_What you are asked to do_.
Identify every line in the records below that contains the word "their" and copy each of those lines. Case counts.

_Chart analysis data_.
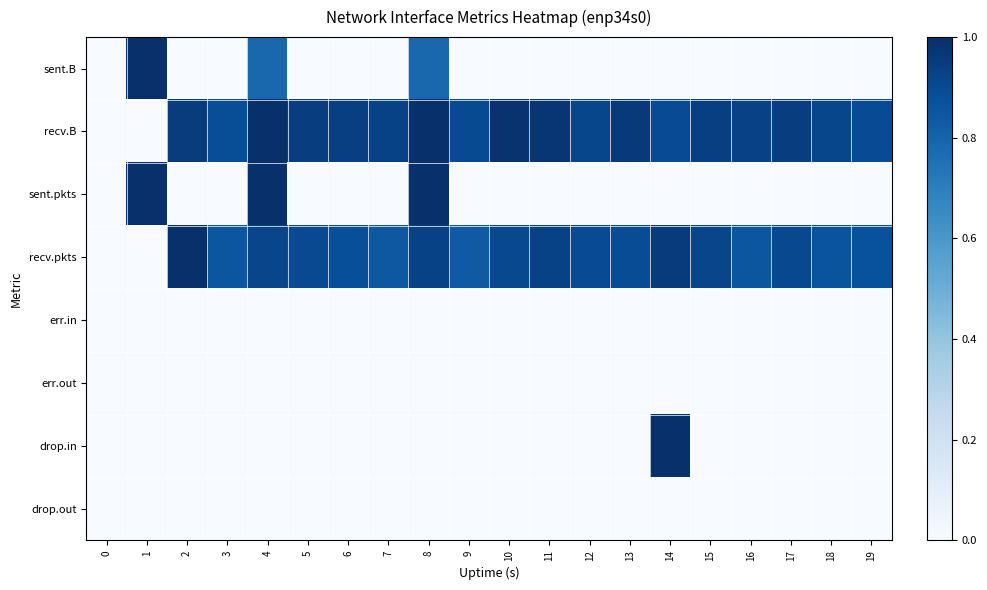

Rank the series by their maximum value, from highest to lowest.

sent.B, recv.B, sent.pkts, recv.pkts, drop.in, err.in, err.out, drop.out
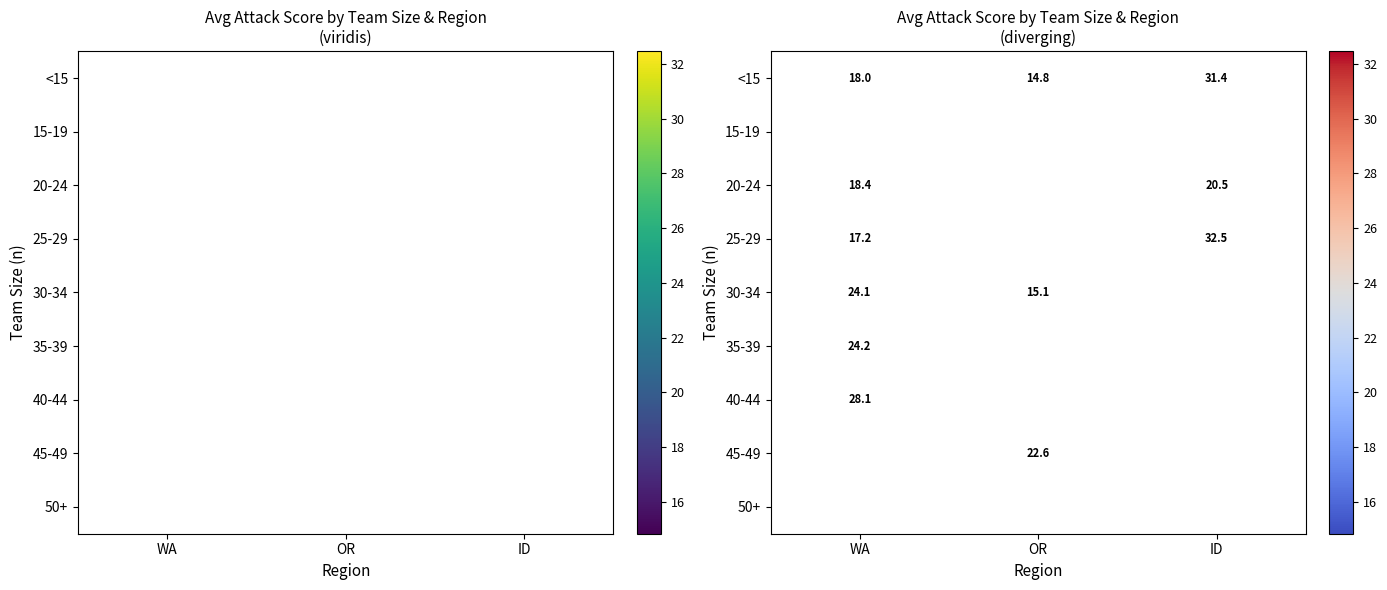

What is the minimum value shown in the chart?

14.8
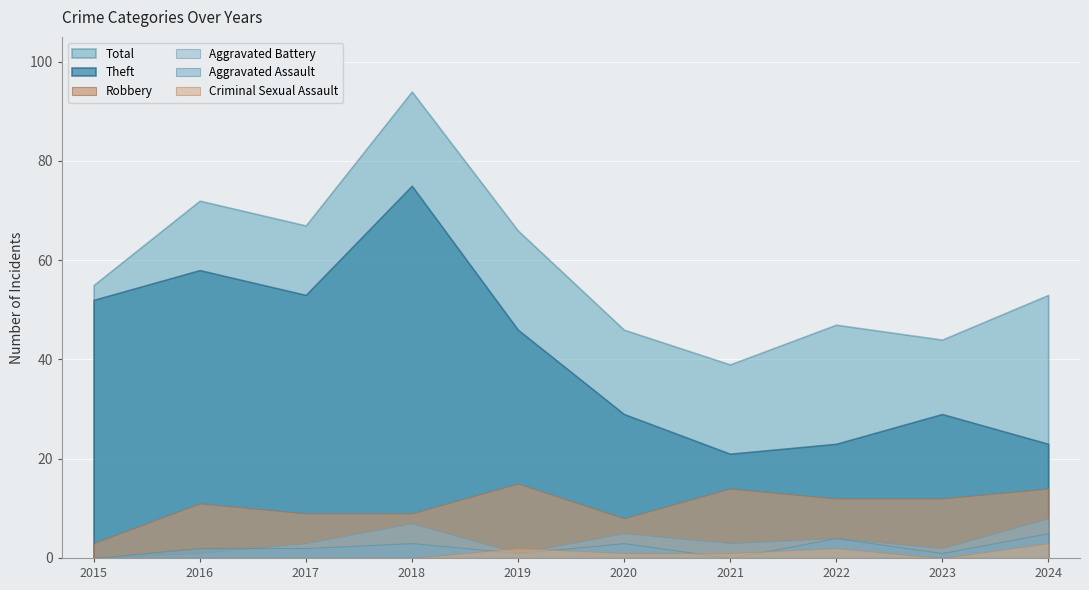

List the series in order of their peak value, highest first.

Total, Theft, Robbery, Aggravated Battery, Aggravated Assault, Criminal Sexual Assault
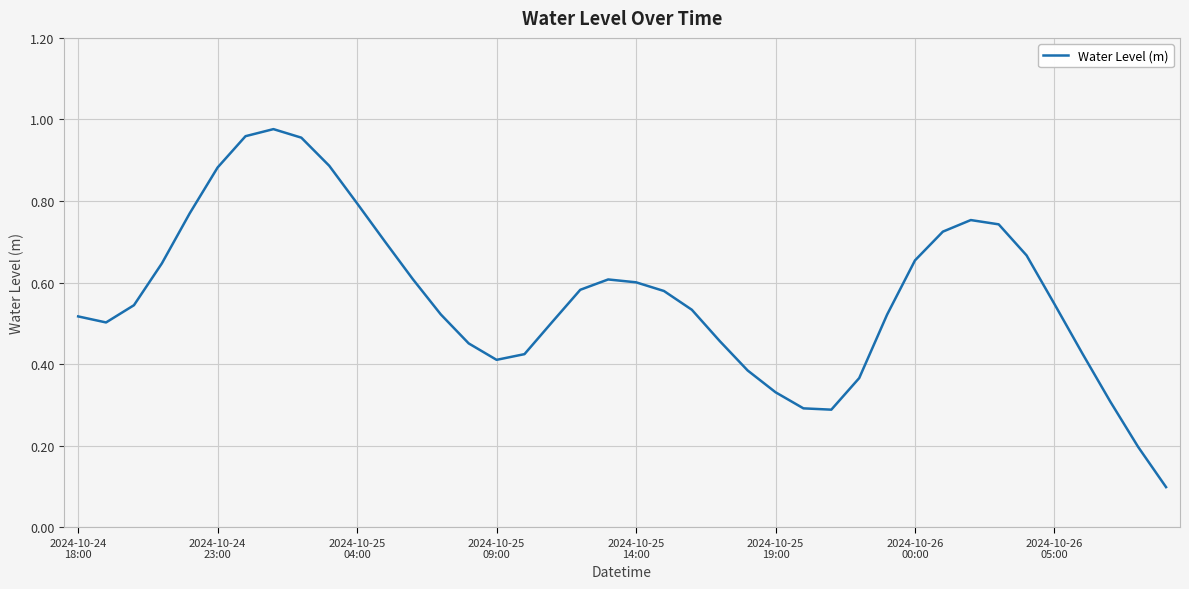

True or false: the data has more than 2 interior local peaks.

True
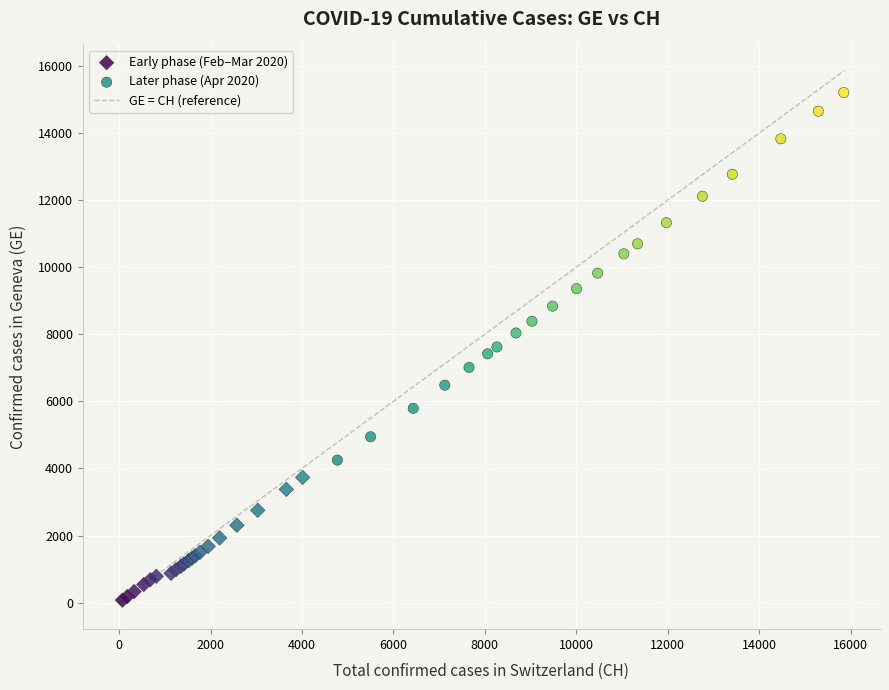

Which series reaches the minimum Y coordinate?

Early phase (Feb–Mar 2020)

_Result_.
Rank the series by their maximum value, from highest to lowest.
List the series in order of their peak value, highest first.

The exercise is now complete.